I rose and went stamping off toward the kitchen. Lady Werewilk followed.
“All these old places have secret escape tunnels,” I said, when we were out of earshot of Marlo and Gertriss. “Please tell me yours is no exception.”
She hesitated, and for the first time since we’d met I caught her shaping a lie.
“There’s no time, Lady Werewilk. We may have to use it ten breaths from now. Spill it.”
She paused at the kitchen door.
“I’ll need time first,” she said.
“Time to bolt the door on your secret room, Lady?
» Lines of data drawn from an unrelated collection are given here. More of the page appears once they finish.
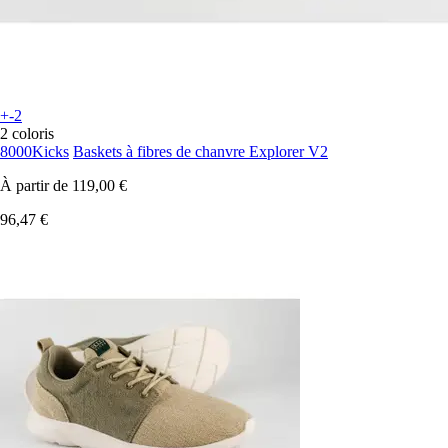
+-2
2 coloris
8000Kicks
Baskets à fibres de chanvre Explorer V2
À partir de
119,00 €
96,47 €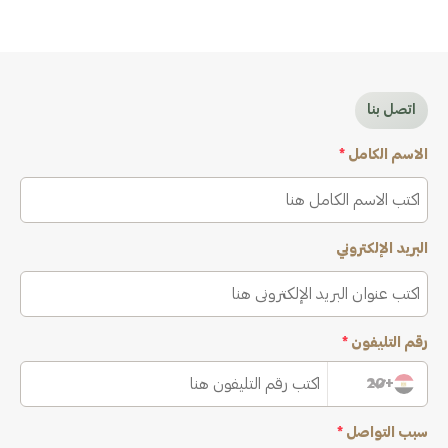
اتصل بنا
الاسم الكامل
*
البريد الإلكتروني
رقم التليفون
*
+20
سبب التواصل
*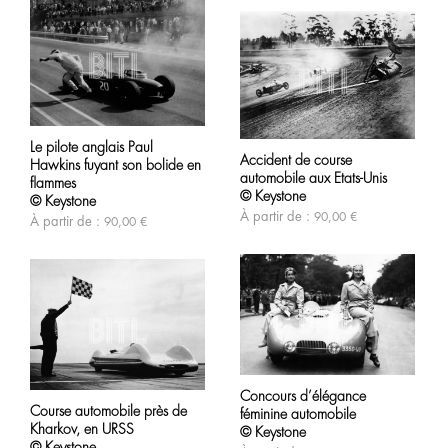
sur
choisies
la
sur
page
la
du
page
produit
du
produit
Ce
Ce
produit
produit
Le pilote anglais Paul
a
Accident de course
a
Hawkins fuyant son bolide en
plusieurs
automobile aux Etats-Unis
plusieurs
variations.
flammes
variations.
© Keystone
Les
© Keystone
Les
options
À partir de :
90,00
€
À partir de :
90,00
€
options
peuvent
peuvent
être
être
choisies
choisies
sur
sur
la
la
page
page
du
du
produit
produit
Ce
Ce
produit
Concours d’élégance
produit
a
Course automobile près de
féminine automobile
a
plusieurs
Kharkov, en URSS
plusieurs
variations.
© Keystone
variations.
Les
© Keystone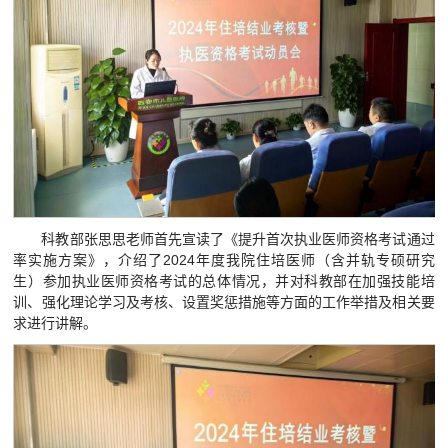
科教部张思思老师首先宣读了《提升首次执业医师资格考试通过
率实施方案》，介绍了2024年度我院住培医师（含并轨专硕研究
生）参加执业医师资格考试的总体情况，并对科教部在加强技能培
训、强化理论学习及考核、设置奖惩措施等方面的工作举措及相关要
求进行讲解。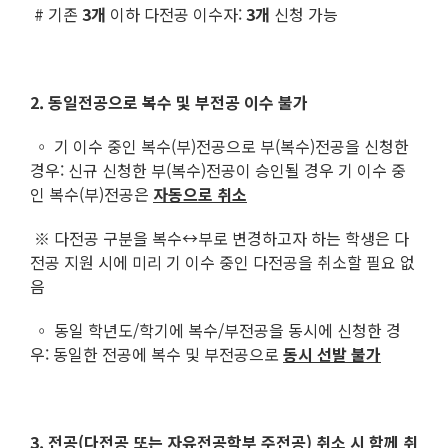
# 기존
3개
이하 다전공 이수자:
3개
신청 가능
2. 동일전공으로 복수 및 부전공 이수 불가
◦ 기 이수 중인 복수(부)전공으로 부(복수)전공을 신청한
경우: 신규 신청한 부(복수)전공이 승인될 경우 기 이수 중
인 복수(부)전공은
자동으로 취소
※ 다전공 구분을 복수↔부로 변경하고자 하는 학생은 다
전공 지원 시에 미리 기 이수 중인 다전공을 취소할 필요 없
음
◦ 동일 학년도/학기에 복수/부전공을 동시에 신청한 경
우: 동일한 전공에 복수 및 부전공으로
동시 선발 불가
3. 전공(다전공 또는 자유전공학부 주전공) 취소 시 함께 취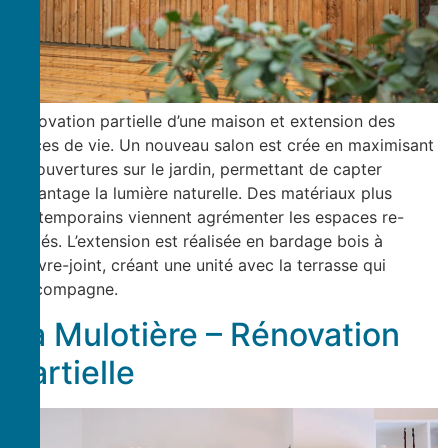
Rénovation partielle d’une maison et extension des
pièces de vie. Un nouveau salon est crée en maximisant
les ouvertures sur le jardin, permettant de capter
davantage la lumière naturelle. Des matériaux plus
contemporains viennent agrémenter les espaces re-
visités. L’extension est réalisée en bardage bois à
couvre-joint, créant une unité avec la terrasse qui
l’accompagne.
La Mulotière – Rénovation
partielle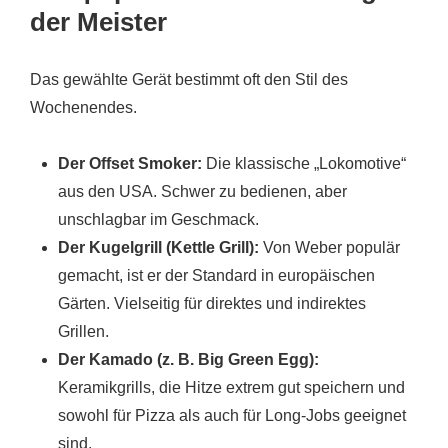
der Meister
Das gewählte Gerät bestimmt oft den Stil des
Wochenendes.
Der Offset Smoker:
Die klassische „Lokomotive“
aus den USA. Schwer zu bedienen, aber
unschlagbar im Geschmack.
Der Kugelgrill (Kettle Grill):
Von Weber populär
gemacht, ist er der Standard in europäischen
Gärten. Vielseitig für direktes und indirektes
Grillen.
Der Kamado (z. B. Big Green Egg):
Keramikgrills, die Hitze extrem gut speichern und
sowohl für Pizza als auch für Long-Jobs geeignet
sind.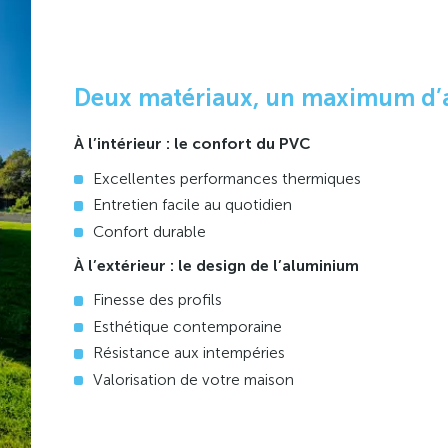
Deux matériaux, un maximum d’
À l’intérieur : le confort du PVC
Excellentes performances thermiques
Entretien facile au quotidien
Confort durable
À l’extérieur : le design de l’aluminium
Finesse des profils
Esthétique contemporaine
Résistance aux intempéries
Valorisation de votre maison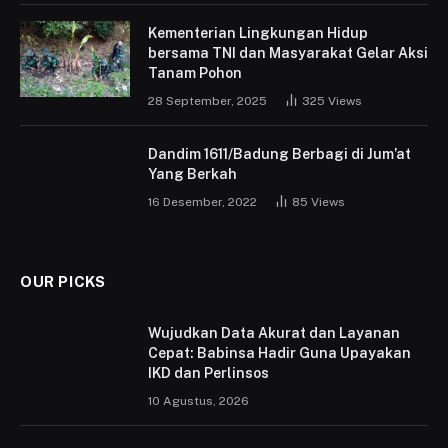
Kementerian Lingkungan Hidup
bersama TNI dan Masyarakat Gelar Aksi
Tanam Pohon
28 September, 2025
325
Views
Dandim 1611/Badung Berbagi di Jum’at
Yang Berkah
16 Desember, 2022
85
Views
OUR PICKS
Wujudkan Data Akurat dan Layanan
Cepat: Babinsa Hadir Guna Upayakan
IKD dan Perlinsos
10 Agustus, 2026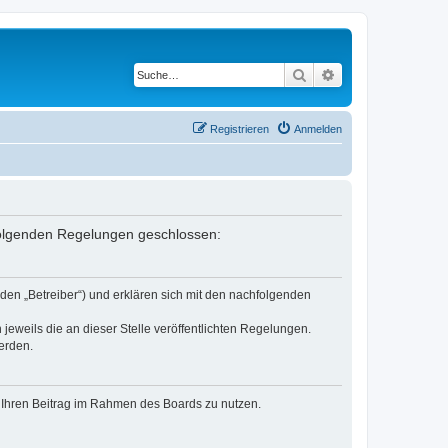
Suche
Erweiterte Suche
Registrieren
Anmelden
 folgenden Regelungen geschlossen:
den „Betreiber“) und erklären sich mit den nachfolgenden
jeweils die an dieser Stelle veröffentlichten Regelungen.
erden.
t, Ihren Beitrag im Rahmen des Boards zu nutzen.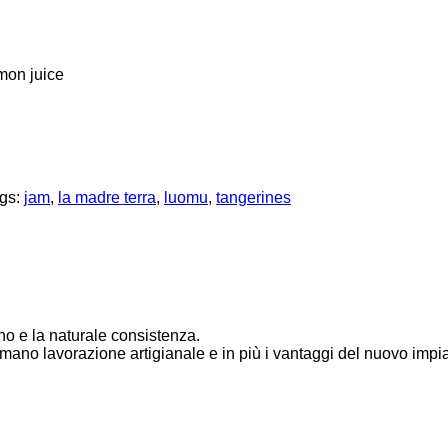
mon juice
gs:
jam
,
la madre terra
,
luomu
,
tangerines
ino e la naturale consistenza.
 mano lavorazione artigianale e in più i vantaggi del nuovo impian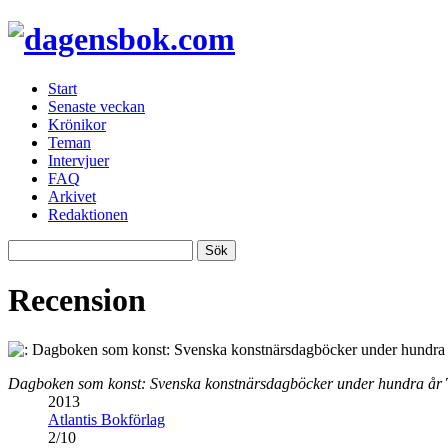
Start
Senaste veckan
Krönikor
Teman
Intervjuer
FAQ
Arkivet
Redaktionen
Recension
Dagboken som konst: Svenska konstnärsdagböcker under hundra år
2013
Atlantis Bokförlag
2
/
10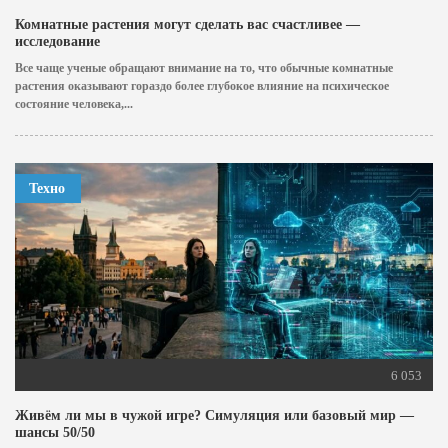
Комнатные растения могут сделать вас счастливее —
исследование
Все чаще ученые обращают внимание на то, что обычные комнатные
растения оказывают гораздо более глубокое влияние на психическое
состояние человека,...
Техно
6 053
Живём ли мы в чужой игре? Симуляция или базовый мир —
шансы 50/50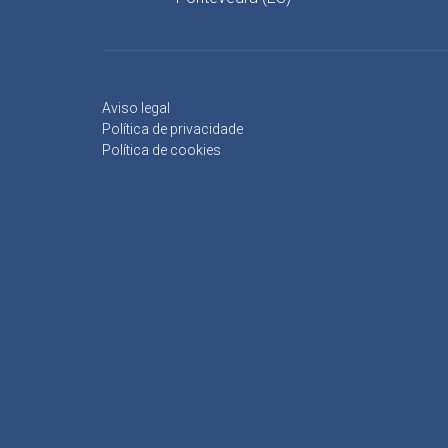
Aviso legal
Política de privacidade
Política de cookies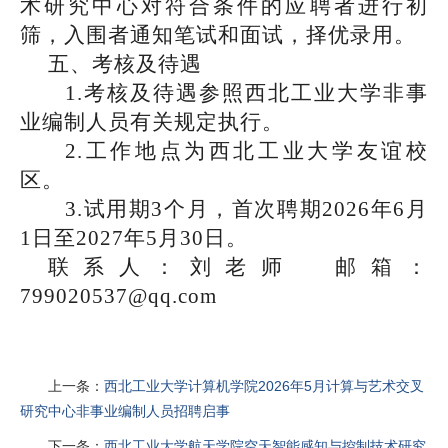
术研究中心对符合条件的应聘者进行初
筛，入围者通知笔试和面试，择优录用。
五、考核及待遇
1.考核及待遇参照西北工业大学非事
业编制人员有关规定执行。
2.工作地点为西北工业大学友谊校
区。
3.试用期3个月，首次聘期2026年
6
月
1日至2027年
5
月
30日。
联系人：
刘老师
邮箱：
799020537@qq.com
上一条：
西北工业大学计算机学院2026年5月计算与艺术交叉
研究中心非事业编制人员招聘启事
下一条：
西北工业大学航天学院空天智能感知与控制技术研究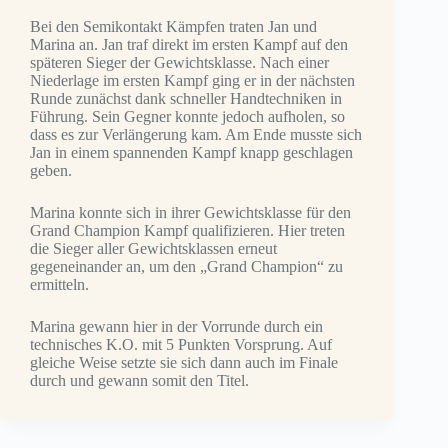
Bei den Semikontakt Kämpfen traten Jan und
Marina an. Jan traf direkt im ersten Kampf auf den
späteren Sieger der Gewichtsklasse. Nach einer
Niederlage im ersten Kampf ging er in der nächsten
Runde zunächst dank schneller Handtechniken in
Führung. Sein Gegner konnte jedoch aufholen, so
dass es zur Verlängerung kam. Am Ende musste sich
Jan in einem spannenden Kampf knapp geschlagen
geben.
Marina konnte sich in ihrer Gewichtsklasse für den
Grand Champion Kampf qualifizieren. Hier treten
die Sieger aller Gewichtsklassen erneut
gegeneinander an, um den „Grand Champion“ zu
ermitteln.
Marina gewann hier in der Vorrunde durch ein
technisches K.O. mit 5 Punkten Vorsprung. Auf
gleiche Weise setzte sie sich dann auch im Finale
durch und gewann somit den Titel.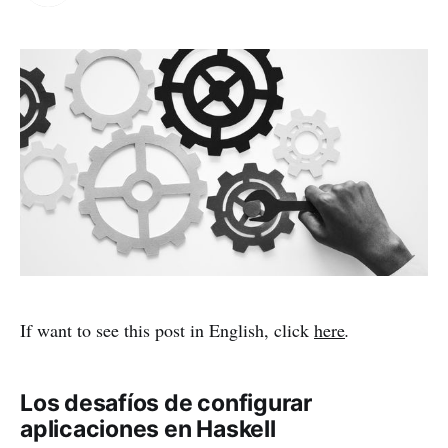
If want to see this post in English, click
here
.
Los desafíos de configurar
aplicaciones en Haskell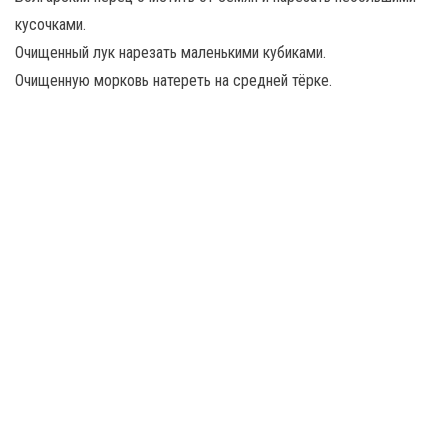
кусочками.
Очищенный лук нарезать маленькими кубиками.
Очищенную морковь натереть на средней тёрке.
The room where you keep your black cloak and your magical implements? That room?”
She glared. “Lower your voice.”
“So I was right. You’re my secret sorcerer. You’re one who called down the lightning.”
She shook her head. “All right. Yes. Like my mother and her mother before her, I have some training in the arcane. It’s a House tradition, one that has defended not only Werewilk but Rannit, down through the years. But I tell you this plain, Mr. Markhat. I lack the talent to do to those men what was done to them. I did send a working outside, one that I hoped would help you escape. But the lightning was none of my doing. It came from your sword.”
“Like Hell it did.” I put my hand on the door and pushed. “So show me the trap-door or the secret staircase or whatever it is. It’s in here, isn’t it?”
She followed me inside. “Yes. There are two entrances to the old tunnels. One is beneath the stove. There is a much larger one hidden in the back of a closet in the laundry room.”